[WORK TO BE COMPLETED]:
Every entry here should be copied exactly.

[DATA SHOWN]:

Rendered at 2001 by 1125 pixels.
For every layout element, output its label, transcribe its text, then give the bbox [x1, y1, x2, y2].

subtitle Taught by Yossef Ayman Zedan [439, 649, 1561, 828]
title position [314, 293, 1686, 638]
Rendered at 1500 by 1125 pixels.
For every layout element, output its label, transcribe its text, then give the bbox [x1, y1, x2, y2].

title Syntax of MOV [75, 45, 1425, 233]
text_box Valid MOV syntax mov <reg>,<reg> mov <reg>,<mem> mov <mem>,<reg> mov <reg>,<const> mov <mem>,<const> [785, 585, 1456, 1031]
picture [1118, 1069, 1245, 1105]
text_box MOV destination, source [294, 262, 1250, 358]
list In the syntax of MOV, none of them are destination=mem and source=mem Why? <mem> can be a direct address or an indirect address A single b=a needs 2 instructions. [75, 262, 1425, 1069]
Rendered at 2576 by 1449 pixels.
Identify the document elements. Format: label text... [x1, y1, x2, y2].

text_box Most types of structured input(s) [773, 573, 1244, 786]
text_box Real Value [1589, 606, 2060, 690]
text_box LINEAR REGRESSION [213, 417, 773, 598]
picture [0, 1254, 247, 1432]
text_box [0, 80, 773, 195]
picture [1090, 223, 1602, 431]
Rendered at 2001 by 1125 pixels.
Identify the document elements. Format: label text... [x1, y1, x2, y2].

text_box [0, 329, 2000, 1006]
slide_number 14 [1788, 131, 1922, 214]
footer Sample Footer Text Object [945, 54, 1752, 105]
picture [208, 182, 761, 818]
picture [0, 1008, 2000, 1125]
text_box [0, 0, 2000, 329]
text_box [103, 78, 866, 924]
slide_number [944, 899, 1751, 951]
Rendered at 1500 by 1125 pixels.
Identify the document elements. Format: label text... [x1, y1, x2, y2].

[EXERCISE SOLUTION]:
Rendered at 2001 by 1125 pixels.
For every layout element, output its label, transcribe its text, then give the bbox [x1, y1, x2, y2].

subtitle Taught by Yossef Ayman Zedan [439, 649, 1561, 828]
title position [314, 293, 1686, 638]
Rendered at 1500 by 1125 pixels.
For every layout element, output its label, transcribe its text, then give the bbox [x1, y1, x2, y2].

title Syntax of MOV [75, 45, 1425, 233]
text_box Valid MOV syntax mov <reg>,<reg> mov <reg>,<mem> mov <mem>,<reg> mov <reg>,<const> mov <mem>,<const> [785, 585, 1456, 1031]
picture [1118, 1069, 1245, 1105]
text_box MOV destination, source [294, 262, 1250, 358]
list In the syntax of MOV, none of them are destination=mem and source=mem Why? <mem> can be a direct address or an indirect address A single b=a needs 2 instructions. [75, 262, 1425, 1069]
Rendered at 2576 by 1449 pixels.
Identify the document elements. Format: label text... [x1, y1, x2, y2].

text_box Most types of structured input(s) [773, 573, 1244, 786]
text_box Real Value [1589, 606, 2060, 690]
text_box LINEAR REGRESSION [213, 417, 773, 598]
picture [0, 1254, 247, 1432]
text_box [0, 80, 773, 195]
picture [1090, 223, 1602, 431]
Rendered at 2001 by 1125 pixels.
Identify the document elements. Format: label text... [x1, y1, x2, y2].

text_box [0, 329, 2000, 1006]
slide_number 14 [1788, 131, 1922, 214]
footer Sample Footer Text Object [945, 54, 1752, 105]
picture [208, 182, 761, 818]
picture [0, 1008, 2000, 1125]
text_box [0, 0, 2000, 329]
text_box [103, 78, 866, 924]
slide_number [944, 899, 1751, 951]
Rendered at 1500 by 1125 pixels.
Identify the document elements. Format: label text... [x1, y1, x2, y2].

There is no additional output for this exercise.